How Nazi Scientists Taught The CIA To Use LSD Against Soviet Spies
Reuters/Business Insider
The CIA saw LSD as a potential "truth serum," according to FOIA documents obtained by Jacobsen, but it turned out to be an active metaphor for Cold War paranoia.
Here's part of the excerpt published in the Daily Beast:
The plan for the enhanced interrogation program was meant to be straightforward: drug the spies, interrogate the spies, and give them amnesia to make them forget. Instead, the program produced questionable results and evolved into one of the most notorious CIA programs of the Cold War, MKULTRA.
A total of 1,600 former Nazis were recruited in preparation for total war with the Soviet Union. Of the 21 scientists followed in the book, six of them stood trial at Nuremberg, Haaretz notes.
In other words, these were some of the most maniacally brilliant minds of the genocidal Third Reich, working side-by-side with American intelligence.
The work took place inside a clandestine facility in the American zone of occupied Germany, called Camp King. The facility's chief medical doctor was Operation Paperclip's Dr. Walter Schreiber, the former Surgeon General of the Third Reich. When Dr. Schreiber was secretly brought to America-to work for the U.S. Air Force in Texas-his position was filled with another Paperclip asset, Dr. Kurt Blome, the former Deputy Surgeon General of the Third Reich and the man in charge of the Nazi's program to weaponize bubonic plague.

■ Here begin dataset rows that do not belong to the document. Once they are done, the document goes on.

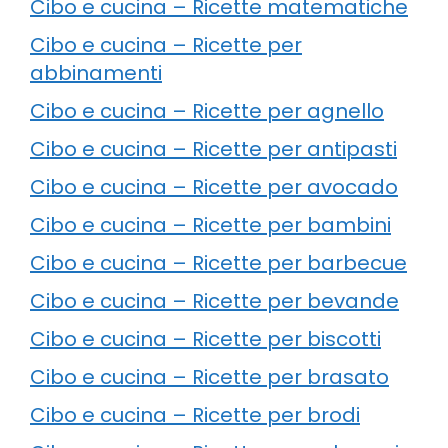
Cibo e cucina – Ricette matematiche
Cibo e cucina – Ricette per
abbinamenti
Cibo e cucina – Ricette per agnello
Cibo e cucina – Ricette per antipasti
Cibo e cucina – Ricette per avocado
Cibo e cucina – Ricette per bambini
Cibo e cucina – Ricette per barbecue
Cibo e cucina – Ricette per bevande
Cibo e cucina – Ricette per biscotti
Cibo e cucina – Ricette per brasato
Cibo e cucina – Ricette per brodi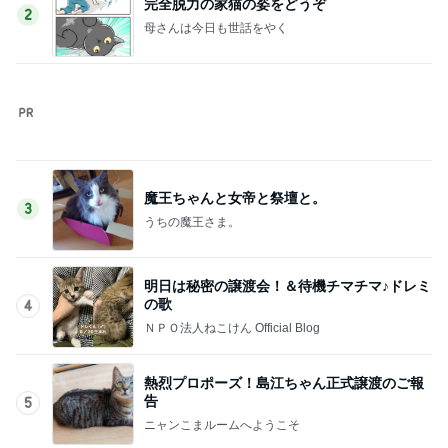
の歌
4
ＮＰＯ法人ねこけん Official Blog
熱烈プロポーズ！島江ちゃん正式譲渡のご報
告
5
ニャンこまルームへようこそ
このジャンルの記事をもっと見る
次世代掃除機がやってきた！！
Amebaトピックス
3時間前
長女が初めて作ったいびつな形
Amebaトピックス
1日前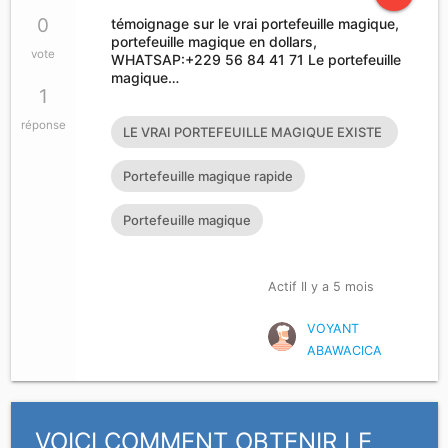
0
témoignage sur le vrai portefeuille magique,
portefeuille magique en dollars,
vote
WHATSAP:+229 56 84 41 71 Le portefeuille
magique…
1
réponse
LE VRAI PORTEFEUILLE MAGIQUE EXISTE
T’IL?
Portefeuille magique rapide
Portefeuille magique
Actif Il y a 5 mois
VOYANT
ABAWACICA
VOICI COMMENT OBTENIR LE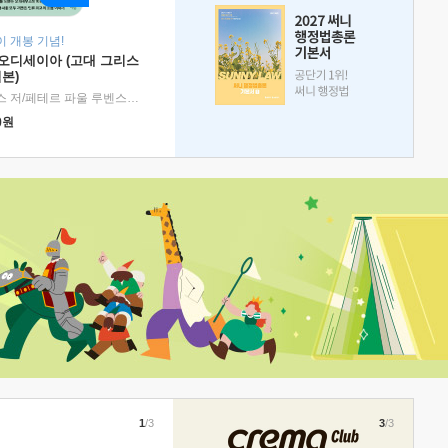
 개봉 기념!
 오디세이아 (고대 그리스
본)
호메로스 저/페테르 파울 루벤스 그림/박문재 역
|
현대지성
0
원
1
/3
3
/3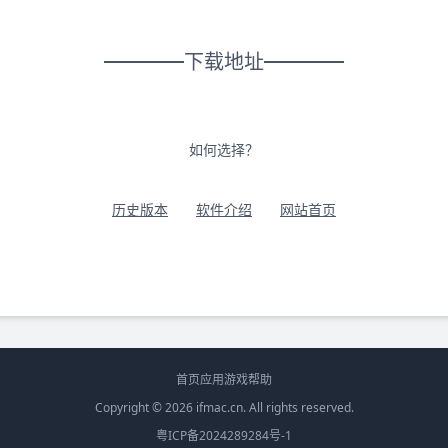
下载地址
如何选择？
历史版本
软件介绍
网站首页
首页
应用
游戏
帮助
Copyright © 2026
ifmac.cn
. All rights reserved.
粤ICP备2024289284号-1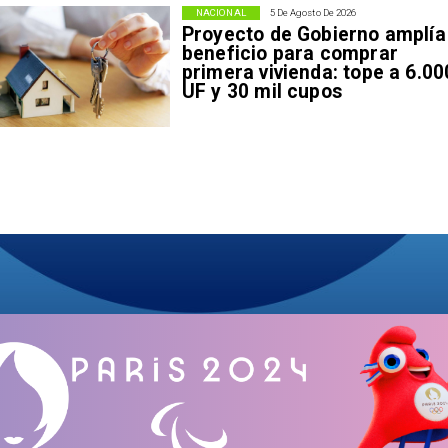
NACIONAL
5 De Agosto De 2026
Proyecto de Gobierno amplía
beneficio para comprar
primera vivienda: tope a 6.00
UF y 30 mil cupos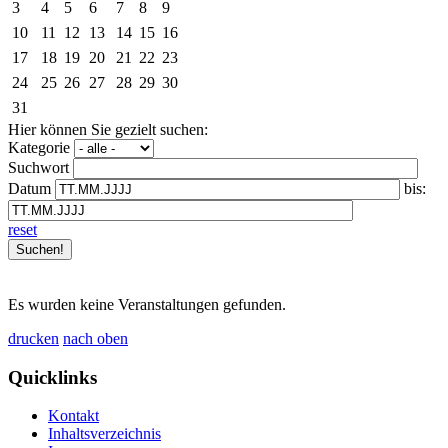
3
4
5
6
7
8
9
10
11
12
13
14
15
16
17
18
19
20
21
22
23
24
25
26
27
28
29
30
31
Hier können Sie gezielt suchen:
Kategorie
Suchwort
Datum
bis:
reset
Es wurden keine Veranstaltungen gefunden.
drucken
nach oben
Quicklinks
Kontakt
Inhaltsverzeichnis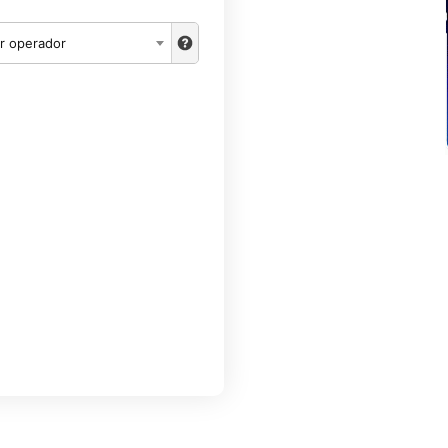
r operador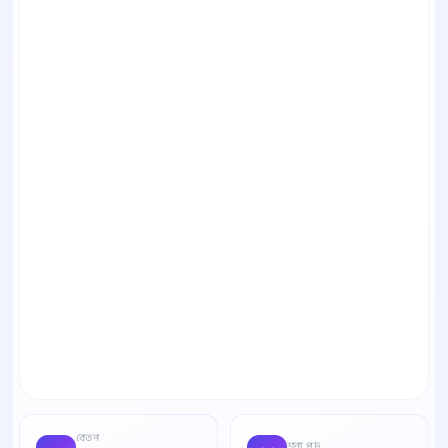
বেতন
শূন্য পদ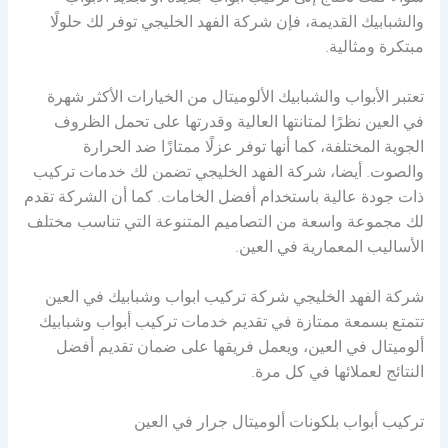
سواء كنت تحتاج إلى تركيب أبواب جديدة أو تجديد الأبواب
والشبابيك القديمة، فإن شركة الفهد الخليجي توفر لك حلولًا
مبتكرة ومثالية.
تعتبر الأبواب والشبابيك الألوميتال من الخيارات الأكثر شهرة
في العين نظرًا لمتانتها العالية وقدرتها على تحمل الظروف
الجوية المختلفة، كما أنها توفر عزلًا ممتازًا ضد الحرارة
والصوت. أيضا، شركة الفهد الخليجي تضمن لك خدمات تركيب
ذات جودة عالية باستخدام أفضل الخامات. كما أن الشركة تقدم
لك مجموعة واسعة من التصاميم المتنوعة التي تناسب مختلف
الأساليب المعمارية في العين.
شركة الفهد الخليجي شركة تركيب ابواب وشبابيك في العين
تتمتع بسمعة ممتازة في تقديم خدمات تركيب أبواب وشبابيك
ألوميتال في العين، ويعمل فريقها على ضمان تقديم أفضل
النتائج لعملائها في كل مرة.
تركيب أبواب بلكونات ألوميتال جرار في العين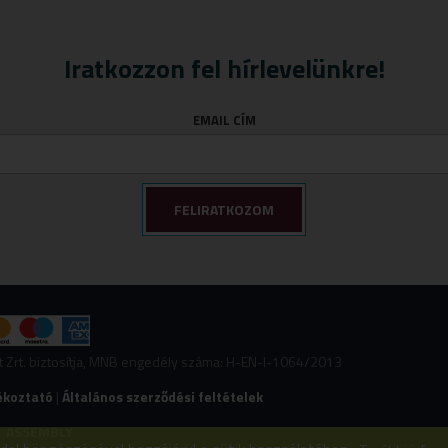
Iratkozzon fel hírlevelünkre!
EMAIL CÍM
nt Zrt. biztosítja, MNB engedély száma: H-EN-I-1064/2013
ékoztató
|
Általános szerződési feltételek
y
ASSEMBLY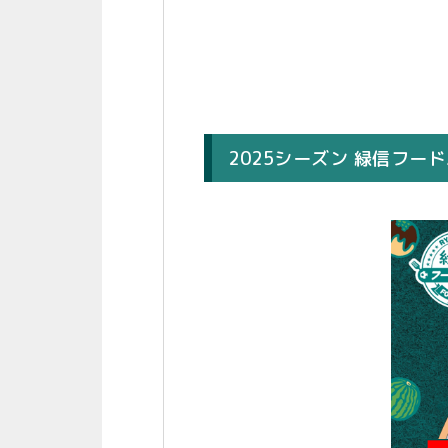
2025シーズン 緑信フー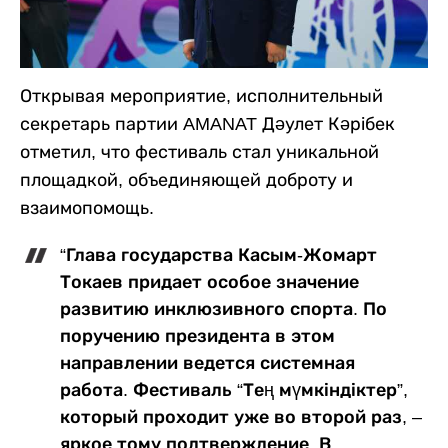
Открывая мероприятие, исполнительный
секретарь партии AMANAT Дәулет Кәрібек
отметил, что фестиваль стал уникальной
площадкой, объединяющей доброту и
взаимопомощь.
“Глава государства Касым-Жомарт
Токаев придает особое значение
развитию инклюзивного спорта. По
поручению президента в этом
направлении ведется системная
работа. Фестиваль “Тең мүмкіндіктер”,
который проходит уже во второй раз, –
яркое тому подтверждение. В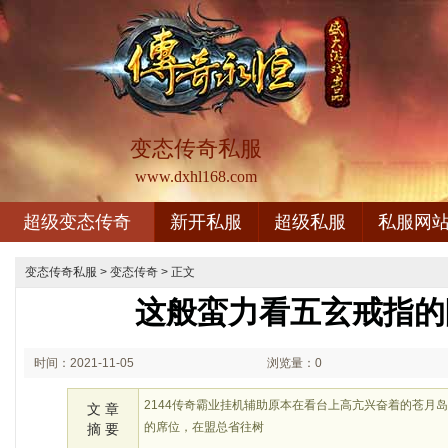
变态传奇私服
www.dxhl168.com
超级变态传奇
新开私服
超级私服
私服网
变态传奇私服
>
变态传奇
> 正文
这般蛮力看五玄戒指的
时间：2021-11-05
浏览量：0
00:11
2144传奇霸业挂机辅助原本在看台上高亢兴奋着的苍月
文 章
的席位，在盟总省往树
摘 要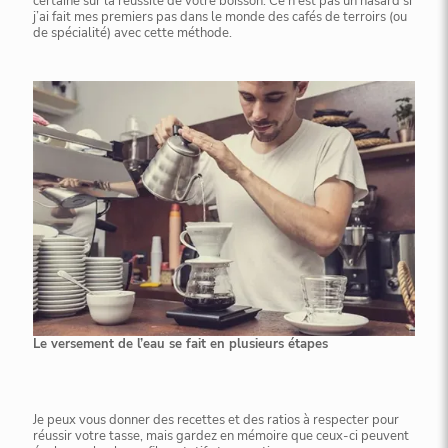
certaine sur la réussite de votre boisson. Ce n’est pas un hasard si
j’ai fait mes premiers pas dans le monde des cafés de terroirs (ou
de spécialité) avec cette méthode.
Le versement de l’eau se fait en plusieurs étapes
Je peux vous donner des recettes et des ratios à respecter pour
réussir votre tasse, mais gardez en mémoire que ceux-ci peuvent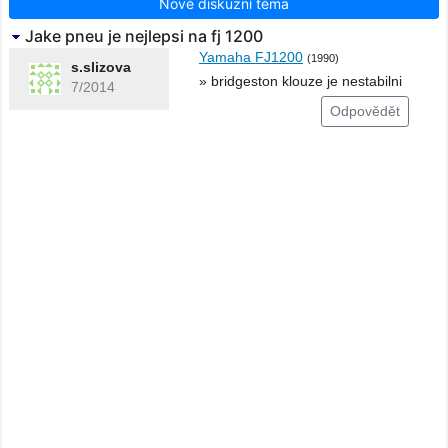
Nové diskuzní téma
Jake pneu je nejlepsi na fj 1200
Yamaha FJ1200
(1990)
s.slizova
» bridgeston klouze je nestabilni
7/2014
Odpovědět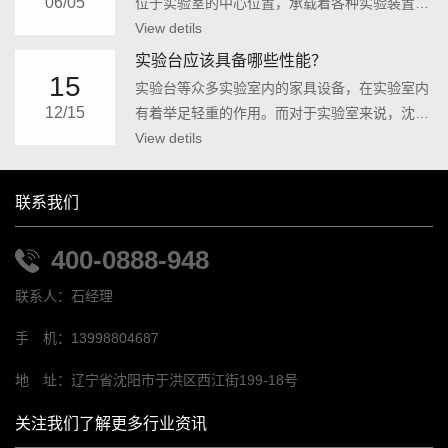
06/05
位于实验室的中心位置，承载着各种实验装置、
仪器，以及承担实验教学和研究工作的重要功
View detils
能。在实验台的设计中，选用适当的材料是非常
实验台应该具备哪些性能？
重要的。因为不同的材料在使用...
15
实验台等众多实验室内的家具设备，在实验室内
12/15
有着举足轻重的作用。而对于实验室来说，沈阳
实验台要有一系列比较优良特性。灵活性：每一
View detils
个实验室都能有足够的空间来放置仪器和设备。
单独板块还可以独立的控制它...
联系我们
400-0888-948
联系人：石经理
手 机：13998804687
地 址：辽宁省沈阳市于洪区西江街199-18号
关注我们了解更多行业资讯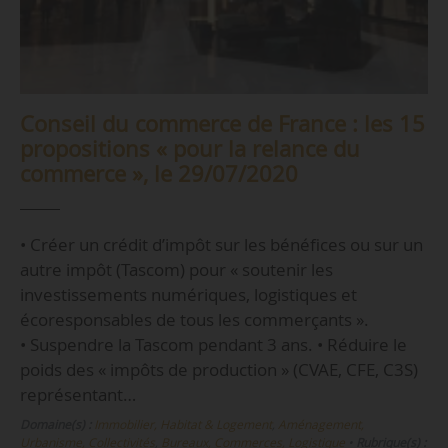
Conseil du commerce de France : les 15
propositions « pour la relance du
commerce », le 29/07/2020
• Créer un crédit d’impôt sur les bénéfices ou sur un
autre impôt (Tascom) pour « soutenir les
investissements numériques, logistiques et
écoresponsables de tous les commerçants ».
• Suspendre la Tascom pendant 3 ans. • Réduire le
poids des « impôts de production » (CVAE, CFE, C3S)
représentant…
Domaine(s) :
Immobilier, Habitat & Logement
,
Aménagement,
Urbanisme, Collectivités
,
Bureaux, Commerces, Logistique
•
Rubrique(s) :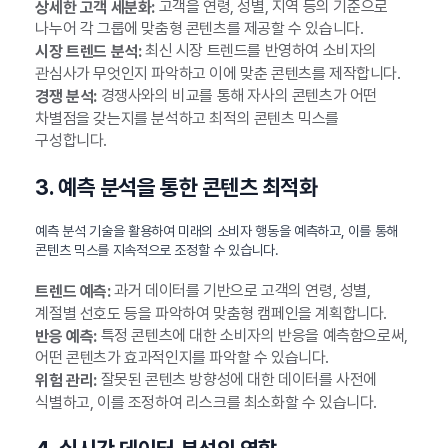
고객을 연령, 성별, 지역 등의 기준으로
상세한 고객 세분화:
나누어 각 그룹에 맞춤형 콘텐츠를 제공할 수 있습니다.
최신 시장 트렌드를 반영하여 소비자의
시장 트렌드 분석:
관심사가 무엇인지 파악하고 이에 맞춘 콘텐츠를 제작합니다.
경쟁사와의 비교를 통해 자사의 콘텐츠가 어떤
경쟁 분석:
차별점을 갖는지를 분석하고 최적의 콘텐츠 믹스를
구성합니다.
3. 예측 분석을 통한 콘텐츠 최적화
예측 분석 기술을 활용하여 미래의 소비자 행동을 예측하고, 이를 통해
콘텐츠 믹스를 지속적으로 조정할 수 있습니다.
과거 데이터를 기반으로 고객의 연령, 성별,
트렌드 예측:
계절별 선호도 등을 파악하여 맞춤형 캠페인을 계획합니다.
특정 콘텐츠에 대한 소비자의 반응을 예측함으로써,
반응 예측:
어떤 콘텐츠가 효과적인지를 파악할 수 있습니다.
잘못된 콘텐츠 방향성에 대한 데이터를 사전에
위험 관리:
식별하고, 이를 조정하여 리스크를 최소화할 수 있습니다.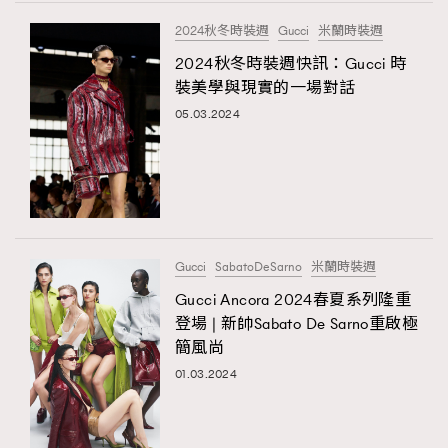
FigaroTalk
48
2024秋冬時裝週
Gucci
米蘭時裝週
FigaroWatch
83
2024秋冬時裝週快訊：Gucci 時
Grooming&Fitness
38
裝美學與現實的一場對話
HommesFashion
2
05.03.2024
HommeStyle
132
NoBagNoLife
349
People
53
#FigaroIssue 專訪陳漢娜Hanna與Takuro｜模特
TheFrenchWay
145
情侶談愛情
VAxChowSangSang
4
Gucci
SabatoDeSarno
米蘭時裝週
WatchesWonder&Beyond
21
Gucci Ancora 2024春夏系列隆重
WatchesWonder&Beyond
1
登場 | 新帥Sabato De Sarno重啟極
向ChanelN°5致敬
簡風尚
1
01.03.2024
大時代小事情
42
時尚熱話
537
時尚配飾
297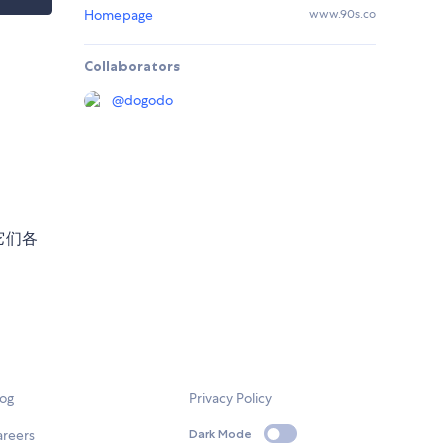
Homepage
www.90s.co
Collaborators
@
dogodo
它们各
log
Privacy Policy
areers
Dark Mode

LSD was tested twice on suspected Soviet spies captured by the Nazis as well as by army officer-turned-CIA scientist Frank Olson. Olson unknowingly dosed with the drug and then fell from a New York hotel room to his death in 1953.
All-in-all, a strange time in world history: Former Nazis became chief U.S. scientists, the CIA mistakenly believed that the Soviets might drug millions of Americans with LSD through the U.S. water system, and the world's most powerful spies were attempting to weaponize acid by dosing each other.